In versions <= 2.7.0
, the integration domain had to be
numeric, so we convert the group variable to a 0/1 variable,
group_major <- group == "major"
, which is also useful in
the predictor expression:
fml.joint <-
geometry + group_major ~ Intercept + Common + (group_major - 0.5) * Difference
gorillas_sf$nests$group_major <- gorillas_sf$nests$group == "major"
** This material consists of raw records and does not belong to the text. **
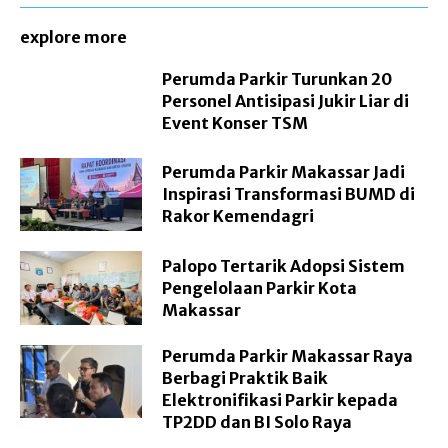
explore more
Perumda Parkir Turunkan 20
Personel Antisipasi Jukir Liar di
Event Konser TSM
Perumda Parkir Makassar Jadi
Inspirasi Transformasi BUMD di
Rakor Kemendagri
Palopo Tertarik Adopsi Sistem
Pengelolaan Parkir Kota
Makassar
Perumda Parkir Makassar Raya
Berbagi Praktik Baik
Elektronifikasi Parkir kepada
TP2DD dan BI Solo Raya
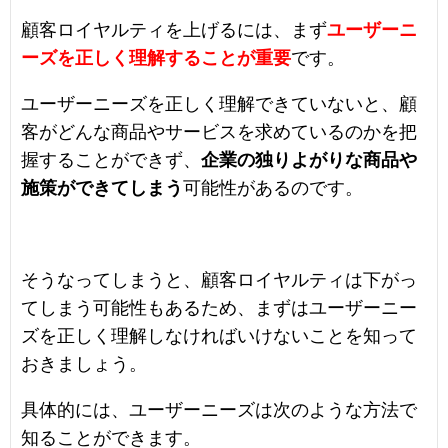
顧客ロイヤルティを上げるには、まず
ユーザーニ
ーズを正しく理解することが重要
です。
ユーザーニーズを正しく理解できていないと、顧
客がどんな商品やサービスを求めているのかを把
握することができず、
企業の独りよがりな商品や
施策ができてしまう
可能性があるのです。
そうなってしまうと、顧客ロイヤルティは下がっ
てしまう可能性もあるため、まずはユーザーニー
ズを正しく理解しなければいけないことを知って
おきましょう。
具体的には、ユーザーニーズは次のような方法で
知ることができます。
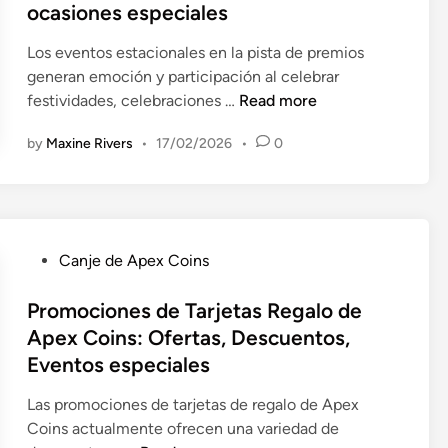
e
i
ocasiones especiales
g
e
d
d
a
r
i
a
Los eventos estacionales en la pista de premios
l
a
n
d
generan emoción y participación al celebrar
o
c
P
,
festividades, celebraciones …
Read more
d
i
i
E
e
o
by
Maxine Rivers
•
17/02/2026
•
0
s
x
A
n
t
p
p
e
a
e
e
s
d
r
x
d
e
i
C
P
e
Canje de Apex Coins
p
e
o
o
s
r
n
i
s
Promociones de Tarjetas Regalo de
e
e
c
n
t
g
Apex Coins: Ofertas, Descuentos,
m
i
s
e
u
Eventos especiales
i
a
L
d
r
o
s
e
i
i
Las promociones de tarjetas de regalo de Apex
s
d
g
n
d
Coins actualmente ofrecen una variedad de
d
e
a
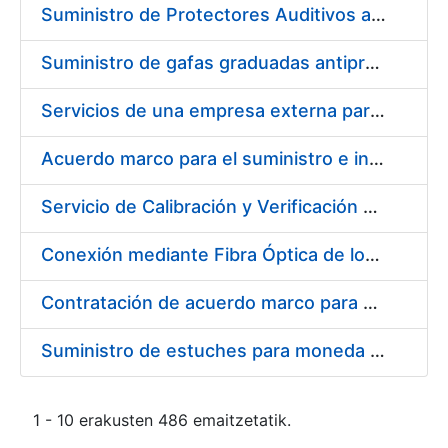
Suministro de Protectores Auditivos a medida para las personas trabajadoras de los Centros de Trabajo de Madrid y Burgos
Suministro de gafas graduadas antiproyecciones para los trabajadores de la FNMT-RCM en los centros de trabajo de Madrid y Burgos
Servicios de una empresa externa para el asesoramiento y resolución de los recursos de alzada que se presentan relacionados con procesos de selección para la FNMT-RCM
Acuerdo marco para el suministro e instalación de persianas, estores y otros complementos
Servicio de Calibración y Verificación Externa de los Equipos de Medición del Servicio de Prevención de la FNMT-RCM
Conexión mediante Fibra Óptica de los Centros de Proceso de Datos (CPDs) de las sedes de la FNMT-RCM de Burgos y Madrid
Contratación de acuerdo marco para el Suministro de Material de Electricidad para la Fábrica Nacional de Moneda y Timbre-Real Casa de la Moneda en su centro de trabajo de Burgos
Suministro de estuches para moneda de 30 €
1 - 10 erakusten 486 emaitzetatik.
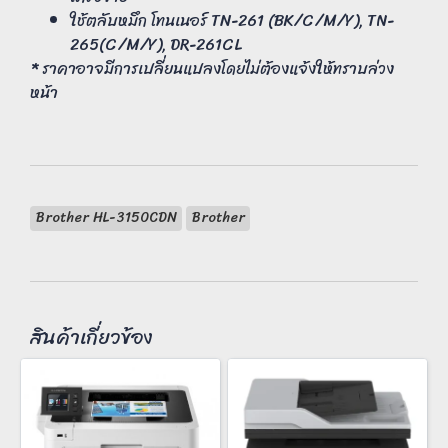
ใช้ตลับหมึก โทนเนอร์ TN-261 (BK/C/M/Y), TN-
265(C/M/Y), DR-261CL
* ราคาอาจมีการเปลี่ยนแปลงโดยไม่ต้องแจ้งให้ทราบล่วง
หน้า
Brother HL-3150CDN
Brother
สินค้าเกี่ยวข้อง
lik_joint <- bru_obs("cp",
formula = fml.joint,
data = gorillas_sf$nests,
samplers = gorillas_sf$boundary,
domain = list(
geometry = gorillas_sf$mesh,
group_major = c(0, 1)
)
)
# Approximate with "eb" for faster vignette
jfit_joint <- bru(cmp, lik_joint,
options = list(
control.inla = list(
int.strategy = "eb"
),
bru_max_iter = 1
)
)
Plotting the ratios of exp(Common)
and
exp(Difference)
between the new fit and the old confirms
that the results are the same up to small numerical differences.
library(patchwork)
pl.major <- ggplot() +
gg(gorillas_sf$mesh,
mask = gorillas_sf$boundary,
col = exp(jfit_joint$summary.random$Common$mean -
jfit$summary.random$Common$mean)
)
pl.minor <- ggplot() +
gg(gorillas_sf$mesh,
mask = gorillas_sf$boundary,
col = exp(jfit_joint$summary.random$Difference$mean -
jfit$summary.random$Difference$mean)
)
(pl.major + scale_fill_continuous(trans = "log")) +
(pl.minor + scale_fill_continuous(trans = "log")) &
theme(legend.position = "right")